Muere el dramaturgo y actor Sam Shepard a los 73 años

Sam Shepard, uno de los dramaturgos estadounidenses más prolíficos e idiosincráticos de la segunda mitad del siglo XX falleció ayer en su casa de Kentucky a los 73 años a causa de complicaciones derivadas de la parálisis lateral amiotrófica (ELA) que padecía desde hacía tiempo.

VIERNES actor y escritor SAM SHEPARD en el rodaje de LLAMANDO A LAS PUERTAS DEL CIELO para el Viernes

 

Autor de más de 40 obras de teatro, Shepard obtuvo el Premio Pulitzer en 1979 con El niño enterrado, primera parte de su celebrada Trilogía de la familia.

El cine también desempeñó un papel importante en su vida; fue nominado a un óscar como mejor actor de reparto por su papel en Elegidos para la gloria, de Philip Kaufman, en 1983. También trabajó con Terrence Malick, Volker Schlondorff, y Ridley Scott. Una de sus contribuciones más celebradas fue su trabajo como co-guionista de Paris, Texas, dirigida por Wim Wenders en 1984.
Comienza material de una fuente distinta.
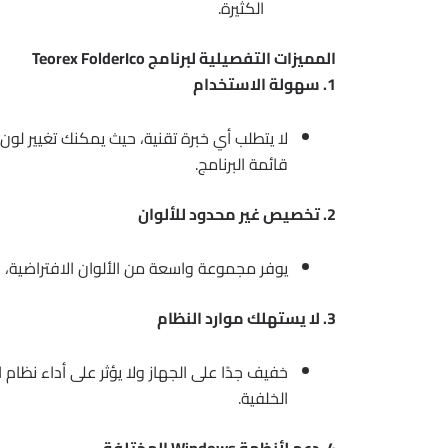
الكثيرة.
المميزات التفصيلية لبرنامج Teorex FolderIco
1. سهولة الاستخدام
لا يتطلب أي خبرة تقنية، حيث يمكنك تغيير لو
قائمة البرنامج.
2. تخصيص غير محدود للألوان
يوفر مجموعة واسعة من الألوان الافتراضية، 
3. لا يستهلك موارد النظام
خفيف جدًا على الجهاز ولا يؤثر على أداء نظا
الخلفية.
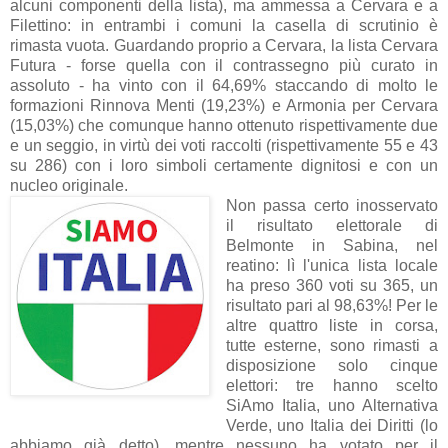
alcuni componenti della lista), ma ammessa a Cervara e a
Filettino: in entrambi i comuni la casella di scrutinio è
rimasta vuota. Guardando proprio a Cervara, la lista Cervara
Futura - forse quella con il contrassegno più curato in
assoluto - ha vinto con il 64,69% staccando di molto le
formazioni Rinnova Menti (19,23%) e Armonia per Cervara
(15,03%) che comunque hanno ottenuto rispettivamente due
e un seggio, in virtù dei voti raccolti (rispettivamente 55 e 43
su 286) con i loro simboli certamente dignitosi e con un
nucleo originale.
Non passa certo inosservato
il risultato elettorale di
Belmonte in Sabina, nel
reatino: lì l'unica lista locale
ha preso 360 voti su 365, un
risultato pari al 98,63%! Per le
altre quattro liste in corsa,
tutte esterne, sono rimasti a
disposizione solo cinque
elettori: tre hanno scelto
SiAmo Italia, uno Alternativa
Verde, uno Italia dei Diritti (lo
abbiamo già detto), mentre nessuno ha votato per il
“No hay nadie que escriba diálogos como él ni tampoco hay nadie que logre hacer visible como él la América oculta”, afirmó Wenders a propósito de su colaboración. Shepard también trabajó con Antonioni como guionista de Zabriskie Point.

Las palabras que empleó a propósito de Bob Dylan en su crónica de la gira que hizo el cantante por Estados Unidos en 1975 son perfectas para caracterizarlo a él: “El mito es un medio en extremo poderoso porque va dirigido a las emociones y no a la cabeza. Nos arrastra al ámbito del misterio”. En su caso, el misterio estribaba en su capacidad para arrancar de la realidad personajes arrastrados por la fuerza de lo legendario y situarlos en la inmediatez desgarrada del escenario.
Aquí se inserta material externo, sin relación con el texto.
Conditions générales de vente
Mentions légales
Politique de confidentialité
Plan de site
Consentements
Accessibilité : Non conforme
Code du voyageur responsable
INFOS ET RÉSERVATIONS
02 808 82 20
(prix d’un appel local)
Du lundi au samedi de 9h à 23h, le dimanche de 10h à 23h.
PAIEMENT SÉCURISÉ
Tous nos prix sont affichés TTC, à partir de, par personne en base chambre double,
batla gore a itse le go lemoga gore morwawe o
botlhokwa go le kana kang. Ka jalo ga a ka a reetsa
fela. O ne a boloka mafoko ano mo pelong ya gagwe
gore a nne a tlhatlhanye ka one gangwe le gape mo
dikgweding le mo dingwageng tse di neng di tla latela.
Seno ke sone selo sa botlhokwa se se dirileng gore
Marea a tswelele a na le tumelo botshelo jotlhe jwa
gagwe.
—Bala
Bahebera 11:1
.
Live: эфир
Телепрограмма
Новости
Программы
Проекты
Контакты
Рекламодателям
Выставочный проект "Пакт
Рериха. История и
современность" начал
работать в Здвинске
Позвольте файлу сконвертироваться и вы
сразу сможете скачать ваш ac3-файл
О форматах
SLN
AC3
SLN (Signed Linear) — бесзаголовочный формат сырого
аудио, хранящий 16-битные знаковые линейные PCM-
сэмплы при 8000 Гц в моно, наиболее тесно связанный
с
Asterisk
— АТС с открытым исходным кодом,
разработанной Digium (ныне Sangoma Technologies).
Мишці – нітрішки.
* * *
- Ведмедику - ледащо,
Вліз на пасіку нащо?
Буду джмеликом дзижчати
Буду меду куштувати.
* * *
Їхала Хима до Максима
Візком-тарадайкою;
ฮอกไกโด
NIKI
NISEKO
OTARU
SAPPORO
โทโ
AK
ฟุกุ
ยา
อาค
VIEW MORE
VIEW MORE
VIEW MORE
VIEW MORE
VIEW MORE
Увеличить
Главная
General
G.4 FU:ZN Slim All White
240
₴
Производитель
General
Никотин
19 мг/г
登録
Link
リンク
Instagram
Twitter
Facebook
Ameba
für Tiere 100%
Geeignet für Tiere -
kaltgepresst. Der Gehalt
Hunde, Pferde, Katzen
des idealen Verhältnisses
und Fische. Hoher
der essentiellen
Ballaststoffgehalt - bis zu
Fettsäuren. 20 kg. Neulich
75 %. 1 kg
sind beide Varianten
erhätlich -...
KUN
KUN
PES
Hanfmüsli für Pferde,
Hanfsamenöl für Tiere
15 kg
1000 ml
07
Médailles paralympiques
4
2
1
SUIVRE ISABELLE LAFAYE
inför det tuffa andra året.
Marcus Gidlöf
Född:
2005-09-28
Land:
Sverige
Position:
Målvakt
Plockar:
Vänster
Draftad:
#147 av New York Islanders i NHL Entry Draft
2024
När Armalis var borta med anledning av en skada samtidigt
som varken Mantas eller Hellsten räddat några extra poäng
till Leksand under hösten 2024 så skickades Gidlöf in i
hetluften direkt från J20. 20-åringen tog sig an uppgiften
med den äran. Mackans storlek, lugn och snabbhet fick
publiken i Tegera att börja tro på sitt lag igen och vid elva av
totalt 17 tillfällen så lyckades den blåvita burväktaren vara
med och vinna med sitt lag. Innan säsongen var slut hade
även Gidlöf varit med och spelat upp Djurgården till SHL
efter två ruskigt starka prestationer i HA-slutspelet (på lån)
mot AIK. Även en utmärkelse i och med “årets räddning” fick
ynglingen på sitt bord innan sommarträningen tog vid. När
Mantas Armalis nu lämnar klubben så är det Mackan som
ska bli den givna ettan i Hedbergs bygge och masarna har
Sam Shepard interpretó en la vida multitud de papeles que difícilmente se dan en una misma personalidad: rockero, cowboy, actor marginal del teatro off-off Broadway o de grandes producciones de Hollywood, guionista y dramaturgo de gran calado y rigor, o narrador de extraordinaria precisión en obras como sus fragmentarias y emotivas Crónicas de motel (1982).

Buceador en los aspectos más oscuros de las relaciones humanas, en particular las amorosas, tampoco había en esto mucha distancia entre la vida y el escenario. Se ha escrito mucho sobre sus relaciones con Patti Smith, con quien escribió a medias en el Hotel Chelsea en dos noches Cowboy Mouth. O con Jessica Lange; tras un encuentro que parece el guion de una de sus piezas más atormentadas, tuvo después una relación que duró 30 años y dio como fruto dos hijos.

Shepard nació el 5 de noviembre de 1943 en Fort Sheridan, Illinois, enclave militar donde estaba destinado su padre, a quien el dramaturgo caracterizó como “experto bebedor de profesión”. Durante la adolescencia lo que más le interesaban eran los rodeos y las carreras de caballos. En la universidad se matriculó, un poco por casualidad, en una clase de literatura, donde sus compañeros eran todos, conforme a su descripción, “unos beatniks gracias a los cuales descubrió el jazz, el teatro de Beckett, el expresionismo abstracto y las drogas”. Dejó los estudios universitarios al cabo de un par de semestres. Un día, hojeando el periódico local vio un anuncio de una compañía de teatro que buscaba autores. Se entrevistó con ellos y lo contrataron.

De vez en cuando hacían escala en Nueva York y en una de aquellas ocasiones dedidió quedarse. Un antiguo compañero del colegio, Charles Mingus, hijo del legendario contrabajista de jazz, le ofreció compartir piso con él y le encontró trabajo como ayudante de camarero en el Village Gate, donde vio tocar a grandes del jazz como Thelonious Monk. Puerta con puerta de los clubes de música estaban los teatros off-off Broadway, para los que empezó a escribir piezas inspiradas en Beckett y Pirandello. El crítico del New York Post no supo bien qué decir de su primer estreno, Cowboys, que caracterizó como una especie de mezcla entre Esperando a Godot, y John Steinbeck. La obra de Shepard como dramaturgo es extraordinariamente amplia, rica y variada. Y como su vida, en algún lugar había siempre un toque teatralmente absurdo. Una de las anécdotas que más le gustaba contar es que el mismo día en que recibió un telegrama comunicándole que había ganado el Premio Pulitzer, el dueño del teatro donde se representaba El niño enterrado, tomaba la decisión de poner fin a los pases de la obra.